A rack of Liquid –cooled servers to help heat 60 campus buildings in Zurich

Physicists at the Federal Institute of Technology in Zurich working with IBM have created a liquid-cooled server system that can slash energy bills by as much as half while generating heat with little to no additional carbon emissions. Traditional servers are energy hogs and keeping them cool can eat up 80 per cent or more of some firms’ total energy costs. Bruno Michel, leader of the project and his team of eight scientists hope to change those figures with a robust server that can do approximately 10.26 trillion calculations a second. Micro channels filled with water keep the system functioning optimally while collecting heat that can be funneled for use elsewhere. Starting in December, ETH will use a rack of such servers to help heat 60 campus buildings. The liquid-cooled system pushes water through the capillaries in hermetically sealed channels that come within a few hundredths of a millimeter of hot components. The water siphons off about five degrees of heat with 85 per cent efficiency.

That heat, which pushes the water temperature from 60 to 65 degrees Celsius, can then be pumped into main heating systems. The liquid-cooled system will likely cost about ten to 30 per cent more than traditional servers but the energy savings would make the system pay for itself after less than two years. It cannot be retrofitted into older systems.
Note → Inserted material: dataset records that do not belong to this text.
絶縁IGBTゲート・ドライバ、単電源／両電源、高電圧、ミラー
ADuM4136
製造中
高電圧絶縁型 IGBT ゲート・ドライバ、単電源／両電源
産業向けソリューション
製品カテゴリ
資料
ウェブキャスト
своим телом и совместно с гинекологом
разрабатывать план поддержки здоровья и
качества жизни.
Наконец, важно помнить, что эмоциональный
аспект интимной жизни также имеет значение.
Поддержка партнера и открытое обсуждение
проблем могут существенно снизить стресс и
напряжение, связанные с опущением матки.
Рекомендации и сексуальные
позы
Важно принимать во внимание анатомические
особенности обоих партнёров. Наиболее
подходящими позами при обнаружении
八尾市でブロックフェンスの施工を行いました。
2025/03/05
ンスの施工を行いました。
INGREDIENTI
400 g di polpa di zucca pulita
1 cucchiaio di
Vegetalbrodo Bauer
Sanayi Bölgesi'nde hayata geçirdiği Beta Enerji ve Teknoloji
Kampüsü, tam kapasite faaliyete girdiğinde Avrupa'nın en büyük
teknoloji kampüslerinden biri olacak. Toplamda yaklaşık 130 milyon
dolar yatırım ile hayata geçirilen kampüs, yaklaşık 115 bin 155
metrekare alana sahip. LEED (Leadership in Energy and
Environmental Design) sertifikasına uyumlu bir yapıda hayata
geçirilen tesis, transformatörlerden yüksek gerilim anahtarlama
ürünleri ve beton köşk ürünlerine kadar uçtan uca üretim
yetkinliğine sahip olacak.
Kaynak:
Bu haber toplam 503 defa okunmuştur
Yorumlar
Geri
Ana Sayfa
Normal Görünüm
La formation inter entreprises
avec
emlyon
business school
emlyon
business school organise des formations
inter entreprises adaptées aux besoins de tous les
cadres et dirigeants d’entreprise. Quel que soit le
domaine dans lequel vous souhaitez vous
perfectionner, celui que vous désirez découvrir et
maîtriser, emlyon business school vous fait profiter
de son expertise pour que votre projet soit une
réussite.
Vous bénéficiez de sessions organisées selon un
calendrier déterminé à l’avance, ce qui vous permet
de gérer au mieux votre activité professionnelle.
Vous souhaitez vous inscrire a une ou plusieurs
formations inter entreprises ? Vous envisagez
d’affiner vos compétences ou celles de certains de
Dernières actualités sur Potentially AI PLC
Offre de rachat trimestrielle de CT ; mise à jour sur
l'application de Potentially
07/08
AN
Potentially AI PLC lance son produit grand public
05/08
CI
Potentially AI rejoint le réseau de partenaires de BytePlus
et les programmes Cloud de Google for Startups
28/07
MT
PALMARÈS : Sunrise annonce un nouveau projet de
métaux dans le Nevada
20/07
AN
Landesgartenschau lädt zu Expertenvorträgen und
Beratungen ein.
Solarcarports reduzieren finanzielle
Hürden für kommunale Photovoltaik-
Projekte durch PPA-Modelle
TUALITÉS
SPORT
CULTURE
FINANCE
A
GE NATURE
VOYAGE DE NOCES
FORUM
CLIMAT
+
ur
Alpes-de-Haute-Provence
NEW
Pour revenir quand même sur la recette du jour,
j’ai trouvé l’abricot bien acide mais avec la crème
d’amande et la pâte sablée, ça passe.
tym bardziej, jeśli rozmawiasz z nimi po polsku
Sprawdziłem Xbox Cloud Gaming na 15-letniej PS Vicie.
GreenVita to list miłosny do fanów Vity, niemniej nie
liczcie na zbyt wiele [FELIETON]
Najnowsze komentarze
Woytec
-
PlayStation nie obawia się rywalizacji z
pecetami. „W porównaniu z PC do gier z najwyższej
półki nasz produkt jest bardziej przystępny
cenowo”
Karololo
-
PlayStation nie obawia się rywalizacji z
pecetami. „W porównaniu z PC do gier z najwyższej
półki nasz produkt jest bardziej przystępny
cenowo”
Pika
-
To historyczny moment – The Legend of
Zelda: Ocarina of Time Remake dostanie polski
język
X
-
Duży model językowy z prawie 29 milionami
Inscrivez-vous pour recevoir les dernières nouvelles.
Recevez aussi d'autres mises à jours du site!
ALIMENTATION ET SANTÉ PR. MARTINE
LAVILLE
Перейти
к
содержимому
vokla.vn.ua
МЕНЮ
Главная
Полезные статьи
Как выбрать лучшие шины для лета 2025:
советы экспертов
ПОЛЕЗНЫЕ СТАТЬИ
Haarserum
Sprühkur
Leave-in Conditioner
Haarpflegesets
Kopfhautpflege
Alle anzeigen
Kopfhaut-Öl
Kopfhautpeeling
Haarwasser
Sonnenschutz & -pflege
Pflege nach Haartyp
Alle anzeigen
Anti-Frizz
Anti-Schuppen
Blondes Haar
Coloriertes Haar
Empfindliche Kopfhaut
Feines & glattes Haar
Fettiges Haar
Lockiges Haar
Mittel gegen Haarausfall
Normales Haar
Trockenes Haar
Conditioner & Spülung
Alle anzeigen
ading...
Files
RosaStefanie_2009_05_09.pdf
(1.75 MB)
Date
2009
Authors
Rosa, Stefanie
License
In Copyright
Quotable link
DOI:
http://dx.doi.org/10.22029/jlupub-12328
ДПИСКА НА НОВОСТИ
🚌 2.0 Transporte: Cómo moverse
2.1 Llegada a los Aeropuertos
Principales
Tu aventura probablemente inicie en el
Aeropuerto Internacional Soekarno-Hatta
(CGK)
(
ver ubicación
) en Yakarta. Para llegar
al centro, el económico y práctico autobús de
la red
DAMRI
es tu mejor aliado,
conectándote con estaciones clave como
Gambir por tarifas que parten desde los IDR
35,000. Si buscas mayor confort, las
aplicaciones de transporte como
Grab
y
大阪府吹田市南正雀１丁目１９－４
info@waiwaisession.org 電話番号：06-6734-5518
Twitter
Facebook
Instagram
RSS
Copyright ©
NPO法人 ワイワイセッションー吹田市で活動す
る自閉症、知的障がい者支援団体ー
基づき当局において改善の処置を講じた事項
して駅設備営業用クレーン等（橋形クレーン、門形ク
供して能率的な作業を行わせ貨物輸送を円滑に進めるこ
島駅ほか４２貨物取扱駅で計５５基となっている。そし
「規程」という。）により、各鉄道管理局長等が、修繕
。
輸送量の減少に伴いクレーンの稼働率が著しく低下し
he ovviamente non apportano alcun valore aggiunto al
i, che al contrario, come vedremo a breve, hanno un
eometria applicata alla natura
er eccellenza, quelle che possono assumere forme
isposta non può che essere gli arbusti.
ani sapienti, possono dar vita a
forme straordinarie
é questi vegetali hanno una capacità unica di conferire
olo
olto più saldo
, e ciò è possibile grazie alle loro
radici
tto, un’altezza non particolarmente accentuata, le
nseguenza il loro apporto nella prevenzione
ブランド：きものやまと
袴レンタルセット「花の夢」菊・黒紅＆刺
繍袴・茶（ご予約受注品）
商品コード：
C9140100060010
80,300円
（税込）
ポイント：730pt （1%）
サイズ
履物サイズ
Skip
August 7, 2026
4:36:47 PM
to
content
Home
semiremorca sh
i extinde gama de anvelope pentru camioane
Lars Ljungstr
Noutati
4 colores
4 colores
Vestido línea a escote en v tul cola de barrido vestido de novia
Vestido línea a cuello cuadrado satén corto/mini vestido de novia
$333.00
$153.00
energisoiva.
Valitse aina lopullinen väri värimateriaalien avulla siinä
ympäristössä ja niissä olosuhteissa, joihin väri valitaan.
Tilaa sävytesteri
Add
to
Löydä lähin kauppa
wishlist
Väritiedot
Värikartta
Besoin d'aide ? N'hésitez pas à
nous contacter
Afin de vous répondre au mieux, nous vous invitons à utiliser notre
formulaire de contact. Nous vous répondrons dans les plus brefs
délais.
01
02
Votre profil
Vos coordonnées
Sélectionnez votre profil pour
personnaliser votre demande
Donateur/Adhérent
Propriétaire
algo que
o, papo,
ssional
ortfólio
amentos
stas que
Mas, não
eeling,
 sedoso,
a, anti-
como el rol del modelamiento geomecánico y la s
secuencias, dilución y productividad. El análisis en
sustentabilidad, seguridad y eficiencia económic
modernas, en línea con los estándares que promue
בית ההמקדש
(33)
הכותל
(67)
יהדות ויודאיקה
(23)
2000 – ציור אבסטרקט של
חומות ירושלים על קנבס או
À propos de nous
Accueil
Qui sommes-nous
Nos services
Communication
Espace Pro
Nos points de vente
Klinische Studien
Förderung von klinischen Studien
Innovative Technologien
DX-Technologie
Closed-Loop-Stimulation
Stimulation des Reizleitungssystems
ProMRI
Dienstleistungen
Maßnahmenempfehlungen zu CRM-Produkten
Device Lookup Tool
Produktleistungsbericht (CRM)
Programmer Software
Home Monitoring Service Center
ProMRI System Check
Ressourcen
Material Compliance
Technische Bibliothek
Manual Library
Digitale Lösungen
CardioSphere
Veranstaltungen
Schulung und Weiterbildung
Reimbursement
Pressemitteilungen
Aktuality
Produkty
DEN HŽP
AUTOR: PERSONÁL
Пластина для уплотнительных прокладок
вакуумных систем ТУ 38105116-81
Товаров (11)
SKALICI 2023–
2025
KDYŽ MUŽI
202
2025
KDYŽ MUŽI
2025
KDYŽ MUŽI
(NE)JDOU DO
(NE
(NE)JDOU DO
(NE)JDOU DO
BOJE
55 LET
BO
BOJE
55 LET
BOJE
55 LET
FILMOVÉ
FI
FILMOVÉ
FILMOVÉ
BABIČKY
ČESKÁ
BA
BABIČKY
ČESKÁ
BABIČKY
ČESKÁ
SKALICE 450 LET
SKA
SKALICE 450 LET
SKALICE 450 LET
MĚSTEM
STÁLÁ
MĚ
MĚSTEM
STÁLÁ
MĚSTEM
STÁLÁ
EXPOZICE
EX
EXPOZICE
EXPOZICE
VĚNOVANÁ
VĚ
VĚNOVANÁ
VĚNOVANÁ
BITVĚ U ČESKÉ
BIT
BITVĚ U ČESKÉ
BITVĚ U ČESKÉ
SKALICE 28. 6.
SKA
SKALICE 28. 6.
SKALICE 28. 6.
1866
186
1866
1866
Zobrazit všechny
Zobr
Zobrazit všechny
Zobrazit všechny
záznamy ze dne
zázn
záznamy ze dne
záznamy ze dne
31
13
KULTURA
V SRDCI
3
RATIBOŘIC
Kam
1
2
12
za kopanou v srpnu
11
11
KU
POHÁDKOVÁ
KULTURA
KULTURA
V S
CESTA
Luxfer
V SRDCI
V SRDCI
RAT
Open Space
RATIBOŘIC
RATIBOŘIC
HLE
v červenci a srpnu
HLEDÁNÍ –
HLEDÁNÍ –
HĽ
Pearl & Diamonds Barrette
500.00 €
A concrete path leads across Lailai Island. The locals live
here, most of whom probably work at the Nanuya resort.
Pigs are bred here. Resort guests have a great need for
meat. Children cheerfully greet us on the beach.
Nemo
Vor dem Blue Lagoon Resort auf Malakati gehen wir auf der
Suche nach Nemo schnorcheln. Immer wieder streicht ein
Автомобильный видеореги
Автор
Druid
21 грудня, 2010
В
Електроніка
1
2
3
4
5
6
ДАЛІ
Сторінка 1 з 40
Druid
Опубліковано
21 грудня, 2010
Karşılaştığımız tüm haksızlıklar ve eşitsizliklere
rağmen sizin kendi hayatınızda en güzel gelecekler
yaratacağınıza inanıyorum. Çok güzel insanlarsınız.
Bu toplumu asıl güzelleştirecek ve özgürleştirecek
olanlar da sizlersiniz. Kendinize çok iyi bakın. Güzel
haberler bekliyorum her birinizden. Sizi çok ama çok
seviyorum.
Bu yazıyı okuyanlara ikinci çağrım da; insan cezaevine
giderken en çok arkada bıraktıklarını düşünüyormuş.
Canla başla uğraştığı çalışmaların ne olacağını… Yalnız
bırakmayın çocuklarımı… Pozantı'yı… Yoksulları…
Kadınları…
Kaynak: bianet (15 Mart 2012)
The system should be available commercially soon, but Michel could not offer specifics due to confidentiality agreements. Pouring the heat siphoned off servers into those systems can help greatly reduce overall annual carbon-dioxide emissions, which carries perks in the form of tax credits. In one case study, Michel said the savings amounted to €416,000 (SFr630,000) a year or 30 per cent of the energy cost of the entire system.